A great relationship: Mavericks’ Kelsey Sigl, Hanna Bowden share learning connection

Mesa State’s Hanna Bowden takes a shot during the Mavericks’ first game with Adams State. Bowden has benefited from teammate Kelsey Sigl’s tutelage this season.

Mesa State’s Kelsey Sigl takes a shot during the Mavericks’ game earlier this season against Adams State. Sigl has served as a mentor for teammate Hanna Bowden during the Mavs’ run to the RMAC Shootout, which starts Tuesday. Mesa State faces Adams State at 6 p.m.

All the new players on the Mesa State College women’s basketball team were getting to know each other in the fall during pickup games and small-group workouts.

Something clicked between Kelsey Sigl and Hanna Bowden.

“From the beginning we had that connection,” Sigl said. “I feel like she’s the little sister I never had. I treat her like (I treat) my little brother. There’s no sympathy. I just tell her like it is.”

Tuesday, the Mavericks (17-9) play at Adams State (20-8) in the first round of the RMAC Shootout. The first-round winners play Friday in Pueblo.

Mesa hasn’t been to the RMAC tournament since 2008, and hasn’t made it out of the first round since 2003.

Sigl, only a sophomore, took it upon herself to help Bowden, a freshman from Montrose, learn the college game. Early in the season, Bowden was a little wide-eyed, trying to keep up with the speed of the game and the atmosphere of college basketball.

When she substituted in during her first home game at Brownson Arena, a large group of fans from Montrose stood and cheered. Bowden couldn’t help but look over and smile at her friends and former teammates.

The two-time All-State player for the Indians had her ups and downs early, getting into foul trouble by being over-aggressive. Saturday, she showed how far she’s come.

She’s learned how to control her 6-foot-1 frame against players her own size, and has become more and more polished at catching the ball in traffic and scoring.

Defensively, she’s always talking from the baseline, calling out screens, and uses her strength and ability to block shots to go against more experienced players.
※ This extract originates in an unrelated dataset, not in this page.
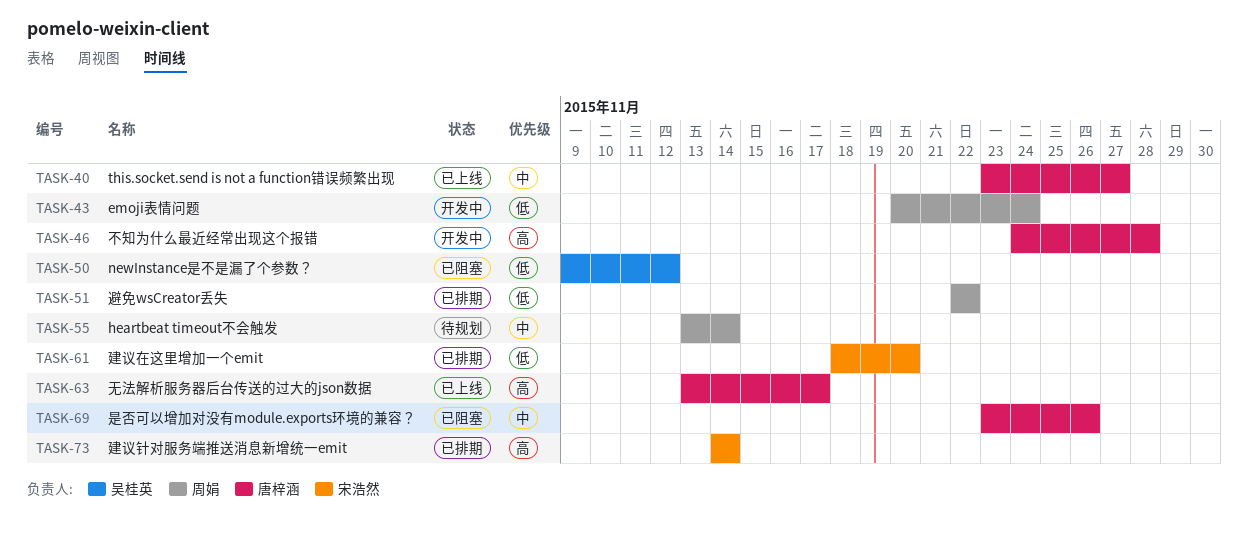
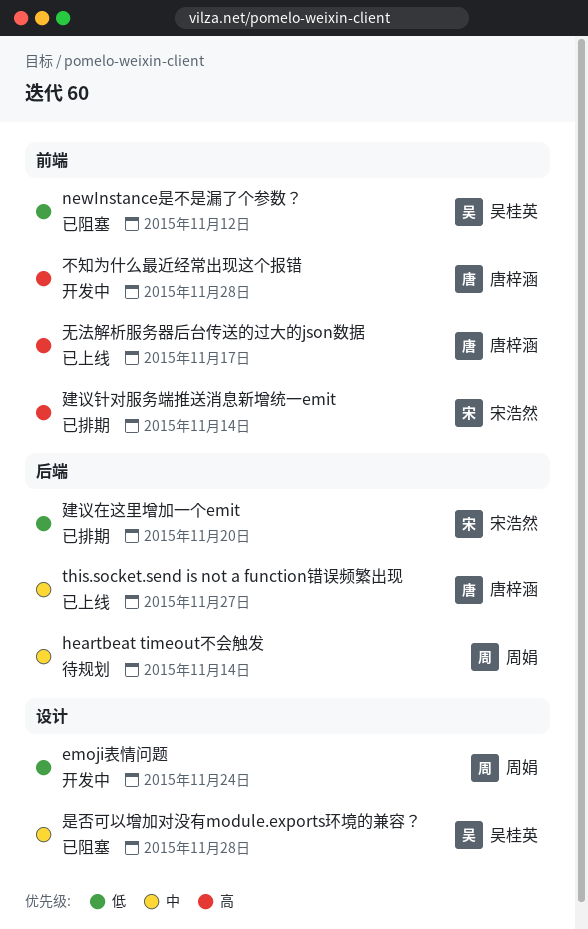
是否可以增加对没有module.exports环境的兼容？, owner: 唐梓涵 -> 吴桂英
是否可以增加对没有module.exports环境的兼容？, due: Nov 26 -> Nov 28
避免wsCreator丢失: present -> none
She’s still a little raw, but is also like a sponge, taking every bit of coaching to heart.

“Ohhh,” coach Roger Walters said of Bowden’s play after Mesa State upset third-ranked Fort Lewis on Saturday night. “They have a great relationship. Kels tells her like it is, and she’s earned the right to coach her a little bit and does a great job with her.

“H has come into a great situation to learn from Kelsey and Amy (Weitzeil) and Alaina (Brennan). And she’s a quick study.”

Bowden had one of several key plays down the stretch Saturday for the Mavericks in their 57-51 upset of third-ranked Fort Lewis, and also stepped in when Sigl got into early foul trouble.

Sigl was whistled for three fouls and played only three minutes in the first half. One of those fouls was changed to Amy Weitzeil at halftime.

In Sigl’s absence, Bowden had four first-half rebounds, one steal and blocked a shot. She took only two shots in the game, but the second one was big.

Sigl was fouled with 3:44 to play and missed the back end of a two-shot foul. Bowden, who had subbed for Weitzeil, grabbed the offensive rebound. As she was being fouled, Bowden threw the ball up in the air in the general direction of the basket.

The shot went in for a 51-44 lead, and Sigl was the first one to give her a bear hug.

“She completely stepped up and we needed that out of her at the end. It’s unfortunate it happened this late in the season,” Sigl joked. “No, she played awesome. I’m so proud of her.”

Bowden finished with seven rebounds, none bigger than that one offensive board.

“It’s finally started clicking, and now I know not to play like a freshman anymore. It’s coming together,” Bowden said.

When asked what Sigl has taught her this season, Bowden just smiles.

“A lot of stuff. She always says that she’s my big sister and I’m her little sister,” said Bowden, who, like Sigl, has a brother, but no sisters. “She’s always yelling at me and getting on me. She’s helped me a lot with everything.”

Sigl, a junior college All-American last season at Bismark (N.D.) State, is the Mavs’ leading scorer (16.7 points per game) and averages 5.7 rebounds a game. Bowden averages 4.3 points and 4 rebounds a game and has a team-high 14 blocked shots.

The Mavs are confident Bowden will become a dominant post player, and for the next two years, she’ll have Sigl constantly in her ear.

“I see her potential and I want the best for her,” Sigl said. “She’s going to be an absolute beast when she figures it out.”